The Irish Farmers’ Association (IFA) has called for the Department of Agriculture, Food and the Marine (DAFM) to fully cover the cost of bovine viral diarrhea (BVD) testing from next year.
Ireland is aiming to secure a status of being free of BVD by January 1, 2023.
In order to achieve this, the government has recently submitted an application for approval to the European Commission for its current BVD Eradication Programme.
The IFA said that testing and surveillance, which is needed to prove ongoing free status from 2023, must be paid for, in full, by DAFM.
It claimed that this is consistent with the department’s policy of cost and responsibility sharing in disease control.
“It is now time for the department to make their contribution towards testing in this programme,” IFA Animal Health Committee chair TJ Maher said.
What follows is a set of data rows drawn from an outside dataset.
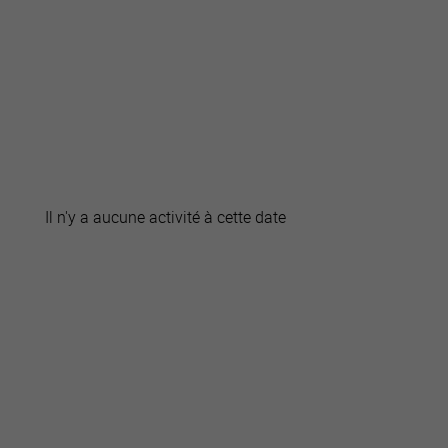
active
webcams
météo
Il n'y a aucune activité à cette date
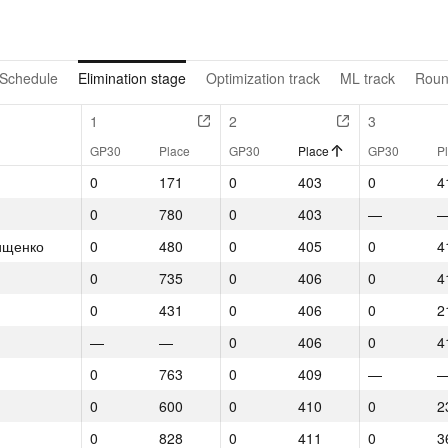
Schedule
Elimination stage
Optimization track
ML track
Roun
1
2
3
GP30
Place
GP30
Place
GP30
P
0
171
0
403
0
4
0
780
0
403
—
ищенко
0
480
0
405
0
4
0
735
0
406
0
4
0
431
0
406
0
2
—
—
0
406
0
4
0
763
0
409
—
0
600
0
410
0
2
0
828
0
411
0
3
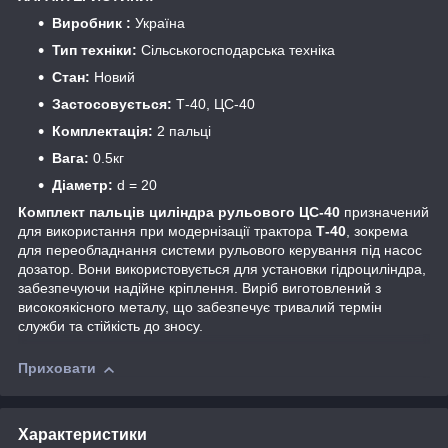
Виробник :
Україна
Тип техніки:
Сільськогосподарська техніка
Стан:
Новий
Застосовується:
Т-40, ЦС-40
Комплектація:
2 пальці
Вага:
0.5кг
Діаметр:
d = 20
Комплект пальців циліндра рульового ЦС-40
призначений
для використання при модернізації трактора
Т-40
, зокрема
для переобладнання системи рульового керування під насос
дозатор. Вони використовується для установки гідроциліндра,
забезпечуючи надійне кріплення. Виріб виготовлений з
високоякісного металу, що забезпечує тривалий термін
служби та стійкість до зносу.
Приховати
Характеристики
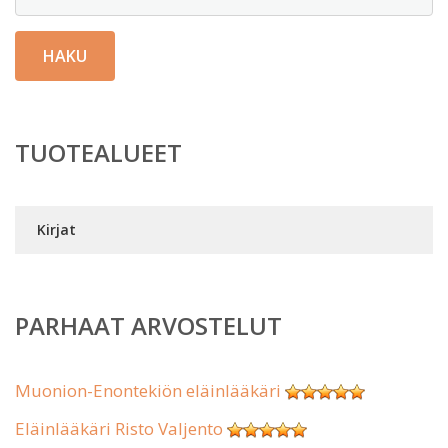
HAKU
TUOTEALUEET
Kirjat
PARHAAT ARVOSTELUT
Muonion-Enontekiön eläinlääkäri
Eläinlääkäri Risto Valjento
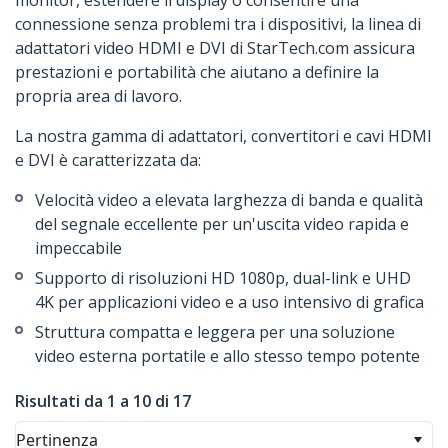
monitor, estendere il display o consentire una
connessione senza problemi tra i dispositivi, la linea di
adattatori video HDMI e DVI di StarTech.com assicura
prestazioni e portabilità che aiutano a definire la
propria area di lavoro.
La nostra gamma di adattatori, convertitori e cavi HDMI
e DVI è caratterizzata da:
Velocità video a elevata larghezza di banda e qualità
del segnale eccellente per un'uscita video rapida e
impeccabile
Supporto di risoluzioni HD 1080p, dual-link e UHD
4K per applicazioni video e a uso intensivo di grafica
Struttura compatta e leggera per una soluzione
video esterna portatile e allo stesso tempo potente
Risultati da 1 a 10 di 17
Pertinenza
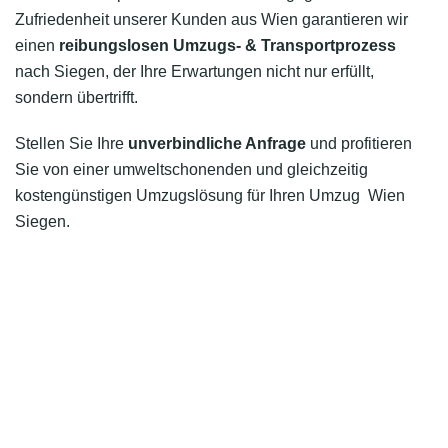
Zufriedenheit unserer Kunden aus Wien garantieren wir
einen
reibungslosen Umzugs- & Transportprozess
nach Siegen, der Ihre Erwartungen nicht nur erfüllt,
sondern übertrifft.
Stellen Sie Ihre
unverbindliche Anfrage
und profitieren
Sie von einer umweltschonenden und gleichzeitig
kostengünstigen Umzugslösung für Ihren Umzug Wien
Siegen.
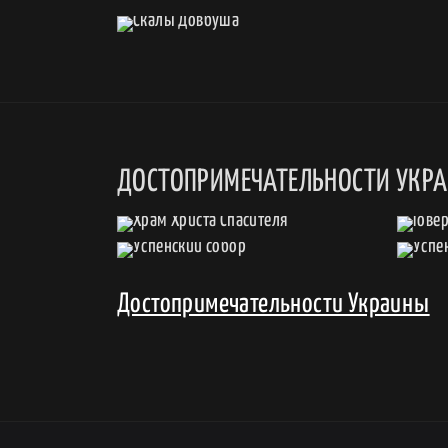
ДОСТОПРИМЕЧАТЕЛЬНОСТИ УКР
Достопримечательности Украины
Maher claimed that farmers have invested over €100 million in the BVD eradication programme since it began in 2012. The programme became compulsory for farmers during the following year.
He said that the actions of suckler and dairy farmers and their investments in the BVD programme have achieved this significant milestone.
However, he noted that targets have to be met by the end of this year, which the programme is very much on track to achieve.
“There will then be an acceptance process from the EU’s perspective which will likely run to a number of months before official free status is granted,” Maher added.
The IFA Animal Health chair said that the substantive issue is the type of testing programme that will apply in 2023 in the first instance.
“It’s likely the majority of calves will be born before free status is granted, if the targets are met by the end of this year,” Maher said.
He said that there is also the issue of vaccination being prohibited and only allowed in exceptional circumstances when free status is granted.
The IFA has contacted Animal Health Ireland (AHI) about what it believes the next steps in this process must be.
Maher said that farmers will have to see the benefits of reaching BVD targets.
“The BVD programme, and in particular the conclusion of the programme, will be the benchmark with which AHI’s credibility will be measured by farmers,” he commented.
The IFA said that the testing approach must provide a high level of early case detection to protect the status achieved by farmers.
“Where cases are found and controls imposed on farmers to avoid any further spread these farmers must be supported in full for the cost and impact of these controls,” Maher said.